[Start of Attachment]

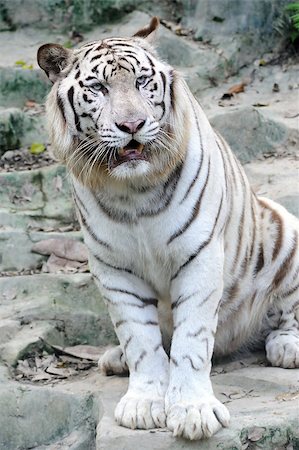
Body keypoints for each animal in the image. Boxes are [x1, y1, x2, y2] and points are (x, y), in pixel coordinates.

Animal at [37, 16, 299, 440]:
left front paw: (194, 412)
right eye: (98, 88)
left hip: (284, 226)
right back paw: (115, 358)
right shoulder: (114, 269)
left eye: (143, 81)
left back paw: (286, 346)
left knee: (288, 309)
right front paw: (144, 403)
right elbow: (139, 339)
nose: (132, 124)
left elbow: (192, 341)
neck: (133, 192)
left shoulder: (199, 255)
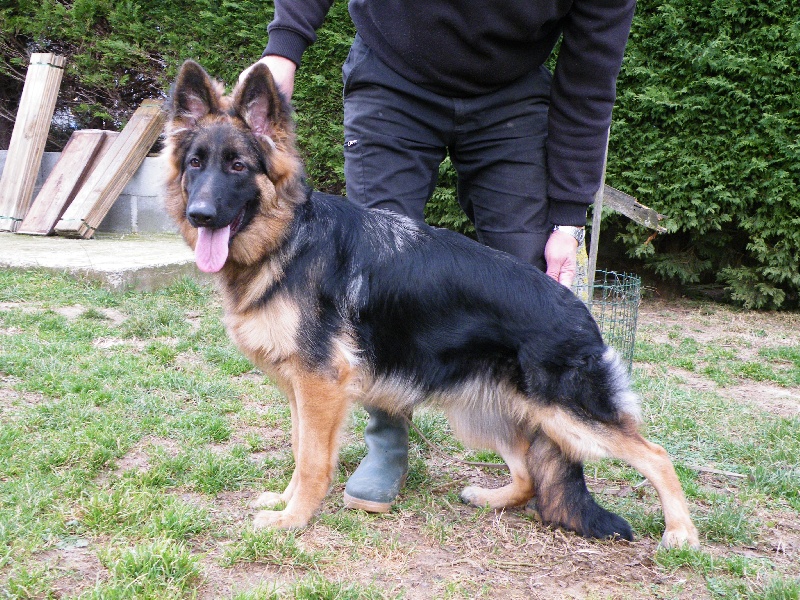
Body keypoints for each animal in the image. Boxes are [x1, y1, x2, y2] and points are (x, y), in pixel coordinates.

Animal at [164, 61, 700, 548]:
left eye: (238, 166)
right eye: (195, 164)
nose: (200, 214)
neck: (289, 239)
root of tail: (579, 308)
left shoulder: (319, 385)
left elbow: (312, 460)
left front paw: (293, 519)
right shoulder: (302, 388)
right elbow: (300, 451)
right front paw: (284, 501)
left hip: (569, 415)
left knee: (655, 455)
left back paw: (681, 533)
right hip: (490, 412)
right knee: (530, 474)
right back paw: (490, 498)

[End of Attachment]
[Start of Attachment]

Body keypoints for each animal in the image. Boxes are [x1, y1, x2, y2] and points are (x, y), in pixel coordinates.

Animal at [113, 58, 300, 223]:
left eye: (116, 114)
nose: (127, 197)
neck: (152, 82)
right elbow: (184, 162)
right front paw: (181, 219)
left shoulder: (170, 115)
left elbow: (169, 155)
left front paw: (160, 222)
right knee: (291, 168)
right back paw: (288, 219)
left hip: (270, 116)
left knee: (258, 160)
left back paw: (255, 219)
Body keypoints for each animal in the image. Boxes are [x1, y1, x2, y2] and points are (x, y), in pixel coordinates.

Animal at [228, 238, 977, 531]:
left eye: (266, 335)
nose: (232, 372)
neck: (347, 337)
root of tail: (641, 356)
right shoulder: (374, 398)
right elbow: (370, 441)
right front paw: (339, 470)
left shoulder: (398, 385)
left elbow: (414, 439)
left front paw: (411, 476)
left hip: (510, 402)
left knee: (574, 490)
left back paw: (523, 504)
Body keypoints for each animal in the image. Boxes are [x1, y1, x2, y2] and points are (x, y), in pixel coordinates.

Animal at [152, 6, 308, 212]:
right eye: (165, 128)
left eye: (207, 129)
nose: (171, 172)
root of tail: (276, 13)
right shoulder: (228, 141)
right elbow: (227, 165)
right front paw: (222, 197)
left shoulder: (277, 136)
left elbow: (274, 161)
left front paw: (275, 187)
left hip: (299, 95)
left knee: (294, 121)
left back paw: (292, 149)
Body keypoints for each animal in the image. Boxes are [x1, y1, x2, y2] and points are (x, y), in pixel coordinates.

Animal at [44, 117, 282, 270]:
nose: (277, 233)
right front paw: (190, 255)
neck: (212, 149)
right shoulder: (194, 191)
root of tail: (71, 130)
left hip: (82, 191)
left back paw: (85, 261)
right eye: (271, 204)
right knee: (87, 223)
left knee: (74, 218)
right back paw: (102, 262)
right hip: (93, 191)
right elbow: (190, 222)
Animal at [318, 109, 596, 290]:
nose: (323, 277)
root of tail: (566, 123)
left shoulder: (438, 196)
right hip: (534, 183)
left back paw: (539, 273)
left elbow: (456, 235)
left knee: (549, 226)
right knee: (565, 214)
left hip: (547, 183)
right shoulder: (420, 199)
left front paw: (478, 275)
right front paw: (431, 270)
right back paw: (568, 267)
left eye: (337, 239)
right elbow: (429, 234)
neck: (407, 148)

[End of Attachment]

**Assigned task**
Considering only the material above, set down every line from the one with "neck: (289, 239)" to the one with "right back paw: (490, 498)", inclusive, exactly as written.

**Answer space**
neck: (289, 239)
root of tail: (579, 308)
left shoulder: (319, 385)
left elbow: (312, 460)
left front paw: (293, 519)
right shoulder: (302, 388)
right elbow: (300, 451)
right front paw: (284, 501)
left hip: (569, 415)
left knee: (655, 455)
left back paw: (681, 533)
right hip: (490, 412)
right knee: (530, 474)
right back paw: (490, 498)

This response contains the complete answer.